0:39:10 > 0:39:13..dragged his very long fingernail...
0:39:13 > 0:39:15AUDIENCE GROANS
0:39:15 > 0:39:20..over my eyeball, scratching the surface.
0:39:28 > 0:39:31When I told her this, she went,
0:39:31 > 0:39:34"Oh, you work with autistic children, that must be so rewarding!"
0:39:36 > 0:39:38"Not all the time."
0:39:41 > 0:39:45After me and the Woburn girl split up, I went to a house party.
0:39:45 > 0:39:49House parties are the worst places to be if you've just split up with someone.
0:39:49 > 0:39:54There are two types of people at a house party. Couples and people trying to form new couples.
0:39:54 > 0:39:56No-one in between.
0:39:56 > 0:39:59I overheard one bloke, quite drunk, lean into a girl and say,
0:39:59 > 0:40:04"I can be anything from a horny twat to a knobhead."
0:40:04 > 0:40:07That is quite the range to give yourself!
0:40:08 > 0:40:13Saying, "I'll always wind you up, but sometimes I'll do it with a boner!"
0:40:13 > 0:40:15Even that didn't cheer me up.
0:40:15 > 0:40:20I went upstairs to the toilet to get away from everyone,
0:40:20 > 0:40:24and I was walking towards the door, it was flung open.
0:40:24 > 0:40:29This guy was standing there, and eventually,
0:40:29 > 0:40:36he broke the silence and went, "Mate...I love that T-shirt!"
0:40:36 > 0:40:40I looked down, I'm wearing the haunted house T-shirt!
0:40:40 > 0:40:43My self-esteem has been at rock bottom for a week, now,
0:40:43 > 0:40:47with one compliment from a stranger it's like "Bing! Back in the room!"
0:40:47 > 0:40:52But then I realised, I'm in a very well-lit corridor at the moment.
0:40:54 > 0:40:59Right now, I'm getting a compliment on a drawing of a haunted house.
0:41:00 > 0:41:04So far... I could double my money here.
0:41:06 > 0:41:10I've never looked so seriously at another human being. I just went,
0:41:10 > 0:41:12"You do realise...
0:41:15 > 0:41:17"..this glows in the dark?"

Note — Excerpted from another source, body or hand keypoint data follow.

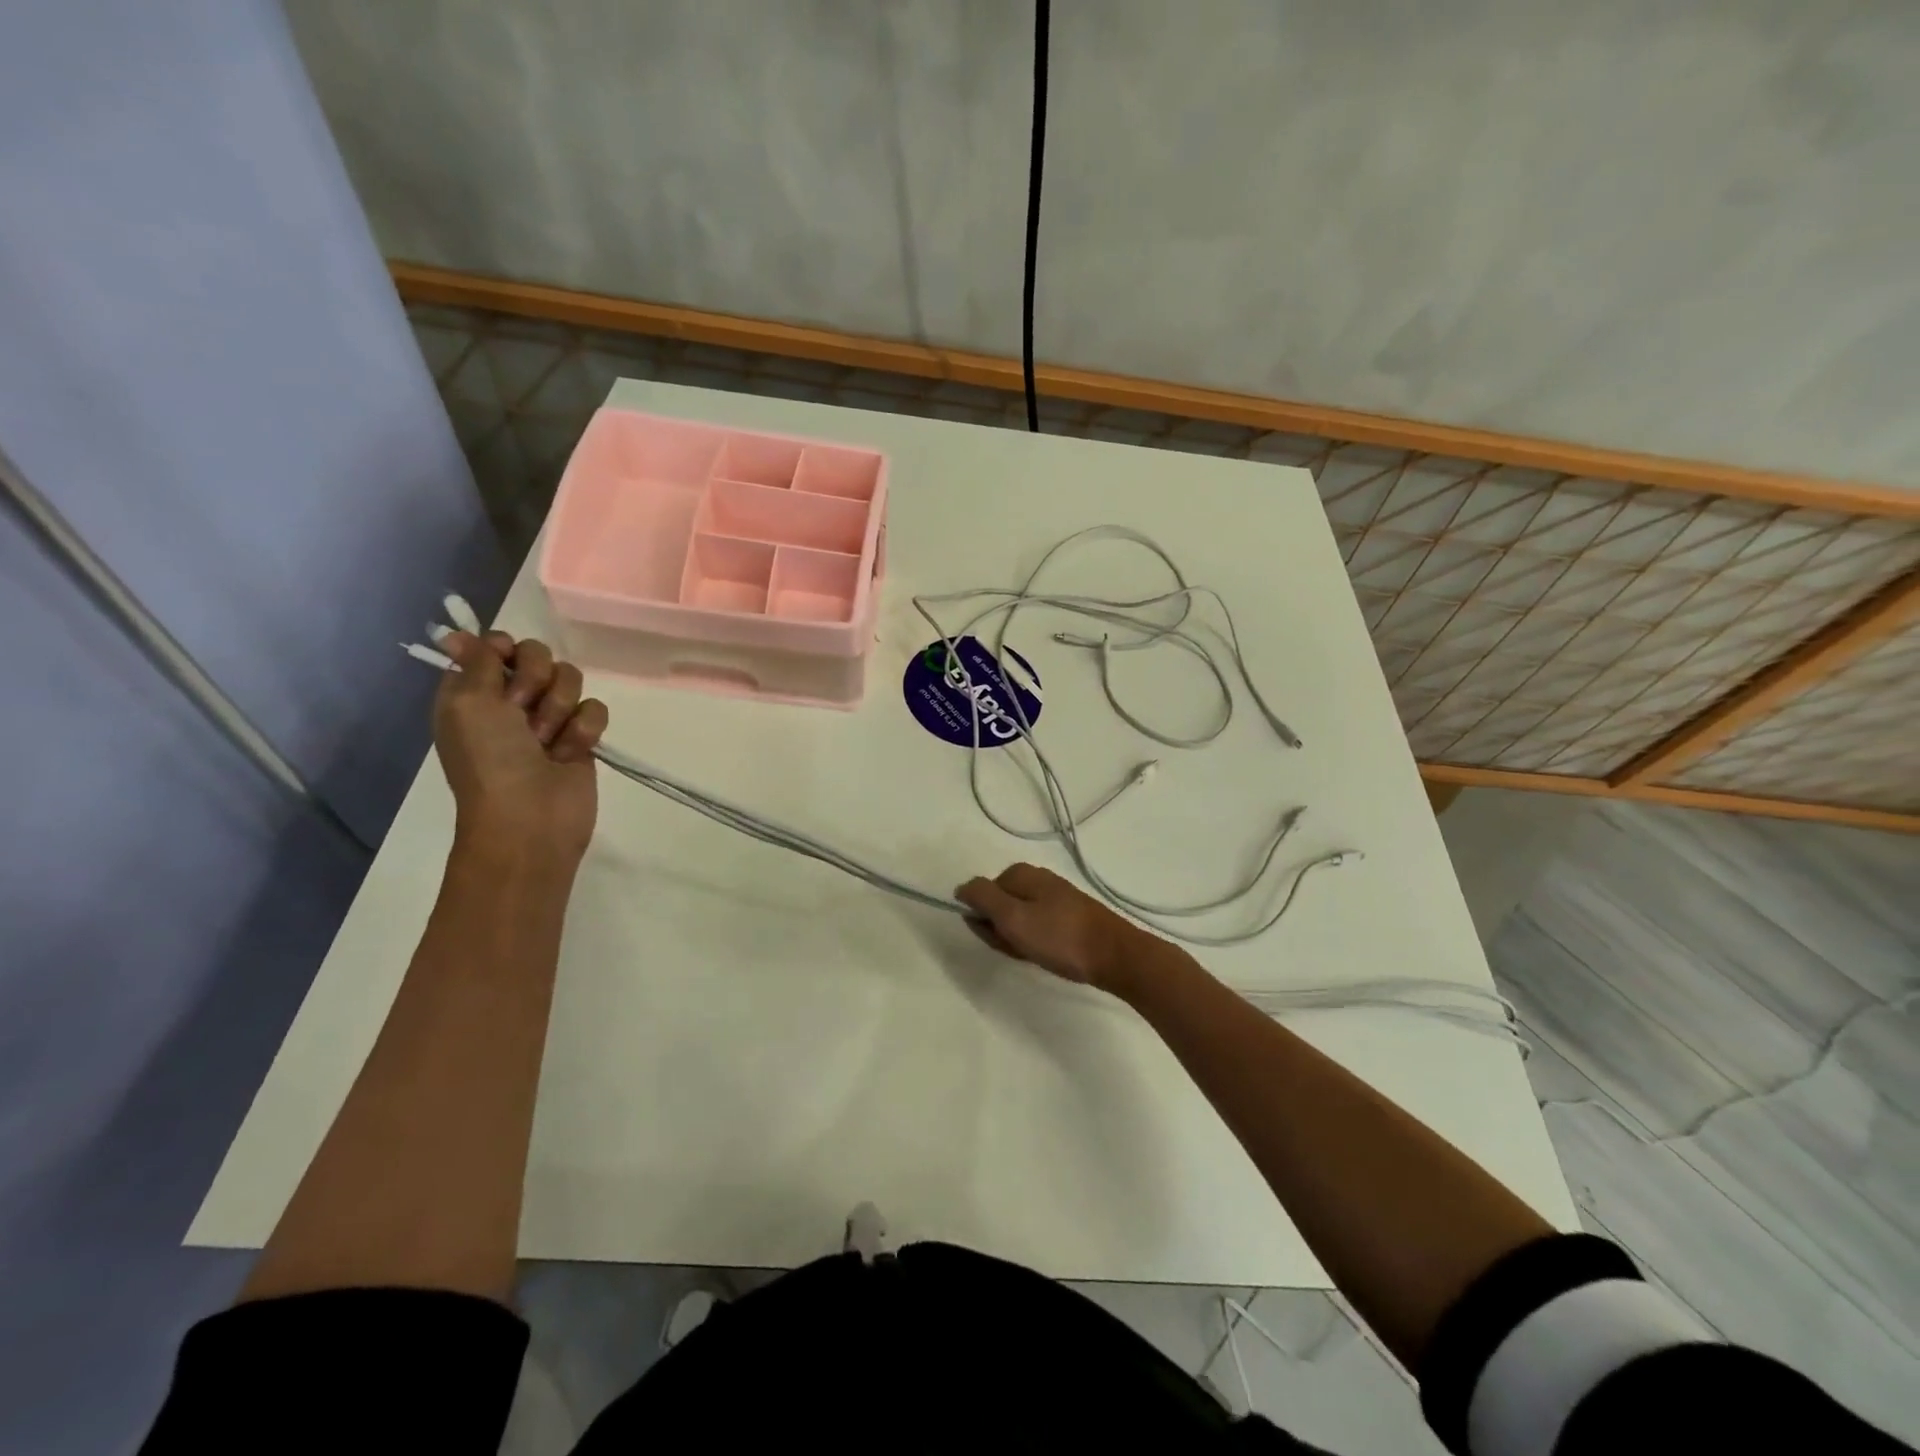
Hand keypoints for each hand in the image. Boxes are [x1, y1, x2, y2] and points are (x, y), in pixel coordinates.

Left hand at [434, 632, 608, 864]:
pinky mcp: (582, 737)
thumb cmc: (491, 760)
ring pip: (571, 680)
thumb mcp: (468, 703)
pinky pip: (595, 709)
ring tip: (547, 740)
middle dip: (535, 680)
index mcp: (473, 692)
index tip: (505, 662)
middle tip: (522, 711)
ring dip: (559, 709)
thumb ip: (474, 661)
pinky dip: (584, 730)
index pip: (496, 645)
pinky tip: (570, 752)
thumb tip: (456, 633)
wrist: (530, 818)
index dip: (504, 649)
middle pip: (539, 656)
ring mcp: (549, 719)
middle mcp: (510, 701)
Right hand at [954, 863, 1143, 991]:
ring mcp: (1054, 896)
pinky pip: (1038, 927)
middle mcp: (1036, 878)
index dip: (985, 922)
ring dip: (1020, 940)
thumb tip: (961, 887)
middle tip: (1021, 949)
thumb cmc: (1059, 937)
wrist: (1114, 955)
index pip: (981, 895)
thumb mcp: (1012, 917)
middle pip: (999, 907)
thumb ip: (982, 898)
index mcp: (1020, 873)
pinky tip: (1050, 954)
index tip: (1001, 938)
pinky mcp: (1068, 915)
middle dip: (1003, 932)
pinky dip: (1037, 942)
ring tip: (1038, 954)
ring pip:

0:41:19 > 0:41:21He could not pull me in that bathroom fast enough!
0:41:21 > 0:41:28Straight in, door shut, T-shirt does its thing with the lights of and he couldn't contain himself!
0:41:28 > 0:41:33He's just there going, "That is awesome!" I was like, "Yes, she never appreciated this!"
0:41:33 > 0:41:38"There's one coming out the chimney!" "That's the chimney ghost!"
0:41:40 > 0:41:41My favourite ghost!
0:41:43 > 0:41:47Then that I realised there were three types of people at a house party.
0:41:47 > 0:41:50There were couples, people trying to form new couples
0:41:50 > 0:41:52and newly single men,
0:41:52 > 0:41:55standing in a darkened bathroom, showing their glowing ghost to another dude.
0:41:58 > 0:42:00APPLAUSE AND CHEERING
0:42:05 > 0:42:06Thank you.
0:42:06 > 0:42:11You've been a pleasure to talk to, hope to see you again soon. Goodbye!
0:42:11 > 0:42:13APPLAUSE AND CHEERING
0:42:13 > 0:42:17Ladies and gentlemen, give it up for James Acastor!
0:42:20 > 0:42:21There you go.
0:42:23 > 0:42:25I hope you enjoyed watching Good News.
0:42:25 > 0:42:28Have an excellent Saturday and a wonderful weekend.
0:42:28 > 0:42:30Farewell, my friends.